No, the two screenshots are not from the same cluster, but the same tests were conducted, and the same situation occurred.

translator_bot · June 22, 2024, 3:52pm

| username: h5n1 | Original post link

Find a smaller table that will report this error, use show table xxx regions to find the region_id, then use pd-ctl region xxx to check the output. Let’s take the 10 network segment as an example.

translator_bot · June 22, 2024, 3:52pm

| username: Qiao | Original post link

It seems to be on the disconnected machine. Will this situation automatically recover?

translator_bot · June 22, 2024, 3:52pm

| username: h5n1 | Original post link

Why is there only one replica? Have you adjusted the number of replicas? Use pd-ctl config show to check; max-replicas should be >= 3. Also, check the Grafana overview monitoring, specifically the leader and region monitoring under TiKV.

translator_bot · June 22, 2024, 3:52pm

| username: xfworld | Original post link

It still looks like an environment issue… We need to check what operations were performed that caused this.

translator_bot · June 22, 2024, 3:52pm

| username: Qiao | Original post link

I found the problem. I changed the replica count to 1. If I change it to 3, this issue should not occur, right?

translator_bot · June 22, 2024, 3:52pm

| username: h5n1 | Original post link

It depends on whether your data is lost.
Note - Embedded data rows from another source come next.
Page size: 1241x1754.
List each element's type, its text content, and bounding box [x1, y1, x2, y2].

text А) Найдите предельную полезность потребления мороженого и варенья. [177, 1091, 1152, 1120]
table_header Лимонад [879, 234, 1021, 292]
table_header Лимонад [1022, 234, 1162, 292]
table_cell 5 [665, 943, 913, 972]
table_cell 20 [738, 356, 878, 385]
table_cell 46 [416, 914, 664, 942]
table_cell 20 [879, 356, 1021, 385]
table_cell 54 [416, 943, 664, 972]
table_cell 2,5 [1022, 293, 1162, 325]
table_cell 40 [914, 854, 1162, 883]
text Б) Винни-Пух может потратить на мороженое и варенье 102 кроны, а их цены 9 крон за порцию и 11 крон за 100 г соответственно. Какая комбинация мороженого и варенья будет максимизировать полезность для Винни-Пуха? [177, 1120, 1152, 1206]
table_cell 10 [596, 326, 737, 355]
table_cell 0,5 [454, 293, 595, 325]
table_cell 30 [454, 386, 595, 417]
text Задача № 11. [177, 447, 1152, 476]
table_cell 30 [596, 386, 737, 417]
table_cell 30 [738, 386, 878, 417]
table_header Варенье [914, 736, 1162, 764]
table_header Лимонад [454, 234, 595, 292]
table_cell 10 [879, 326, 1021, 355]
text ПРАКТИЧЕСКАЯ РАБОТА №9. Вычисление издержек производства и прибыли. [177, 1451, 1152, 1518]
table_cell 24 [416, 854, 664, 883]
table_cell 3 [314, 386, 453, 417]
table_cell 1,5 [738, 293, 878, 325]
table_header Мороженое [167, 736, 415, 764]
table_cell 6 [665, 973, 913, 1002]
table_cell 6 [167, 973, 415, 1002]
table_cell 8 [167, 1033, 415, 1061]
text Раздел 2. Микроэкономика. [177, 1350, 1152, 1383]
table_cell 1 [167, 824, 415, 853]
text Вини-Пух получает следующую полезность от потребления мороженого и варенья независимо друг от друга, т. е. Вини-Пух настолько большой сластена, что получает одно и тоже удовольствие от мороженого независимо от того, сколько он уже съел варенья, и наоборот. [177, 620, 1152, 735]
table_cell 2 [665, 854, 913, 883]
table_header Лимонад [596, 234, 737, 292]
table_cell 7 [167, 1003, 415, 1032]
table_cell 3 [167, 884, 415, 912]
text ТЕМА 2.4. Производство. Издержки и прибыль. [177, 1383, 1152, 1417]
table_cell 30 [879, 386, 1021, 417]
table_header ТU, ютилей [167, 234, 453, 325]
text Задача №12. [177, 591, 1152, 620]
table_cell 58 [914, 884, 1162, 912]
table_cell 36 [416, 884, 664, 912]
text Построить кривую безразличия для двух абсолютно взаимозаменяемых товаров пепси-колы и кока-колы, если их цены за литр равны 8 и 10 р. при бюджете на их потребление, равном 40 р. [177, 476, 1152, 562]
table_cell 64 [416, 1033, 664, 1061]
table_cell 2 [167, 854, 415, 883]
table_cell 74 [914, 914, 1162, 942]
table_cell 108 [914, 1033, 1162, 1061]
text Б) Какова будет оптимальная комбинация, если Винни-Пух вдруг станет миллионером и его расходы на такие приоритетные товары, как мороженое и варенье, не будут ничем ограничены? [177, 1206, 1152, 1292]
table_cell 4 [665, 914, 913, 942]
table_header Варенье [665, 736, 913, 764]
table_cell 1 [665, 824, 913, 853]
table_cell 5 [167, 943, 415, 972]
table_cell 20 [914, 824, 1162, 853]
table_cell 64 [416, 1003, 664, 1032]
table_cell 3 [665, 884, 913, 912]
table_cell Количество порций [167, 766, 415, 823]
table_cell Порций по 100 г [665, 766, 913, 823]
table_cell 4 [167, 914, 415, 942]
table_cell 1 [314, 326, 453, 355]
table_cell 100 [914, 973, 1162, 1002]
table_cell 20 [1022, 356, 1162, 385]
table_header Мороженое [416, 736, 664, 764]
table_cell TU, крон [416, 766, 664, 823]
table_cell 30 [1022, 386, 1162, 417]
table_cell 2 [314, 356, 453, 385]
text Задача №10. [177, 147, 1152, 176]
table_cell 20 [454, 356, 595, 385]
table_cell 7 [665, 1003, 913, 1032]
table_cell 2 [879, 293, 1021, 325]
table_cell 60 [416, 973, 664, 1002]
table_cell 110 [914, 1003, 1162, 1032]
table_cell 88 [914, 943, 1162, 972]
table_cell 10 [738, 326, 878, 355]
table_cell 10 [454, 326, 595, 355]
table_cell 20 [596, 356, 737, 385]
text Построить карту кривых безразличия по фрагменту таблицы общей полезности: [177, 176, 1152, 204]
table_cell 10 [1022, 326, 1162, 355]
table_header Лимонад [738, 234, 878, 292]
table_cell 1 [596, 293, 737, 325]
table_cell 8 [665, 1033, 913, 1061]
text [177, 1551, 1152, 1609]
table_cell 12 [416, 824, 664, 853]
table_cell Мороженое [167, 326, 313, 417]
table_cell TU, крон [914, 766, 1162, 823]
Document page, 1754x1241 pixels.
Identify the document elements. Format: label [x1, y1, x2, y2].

If not, start TiKV and it will automatically balance after changing to 3 replicas. If the data is lost, you’ll have to redo it.

translator_bot · June 22, 2024, 3:52pm

| username: Qiao | Original post link

Okay, thank you.

translator_bot · June 22, 2024, 3:52pm

| username: system | Original post link

This topic was automatically closed 60 days after the last reply. New replies are no longer allowed.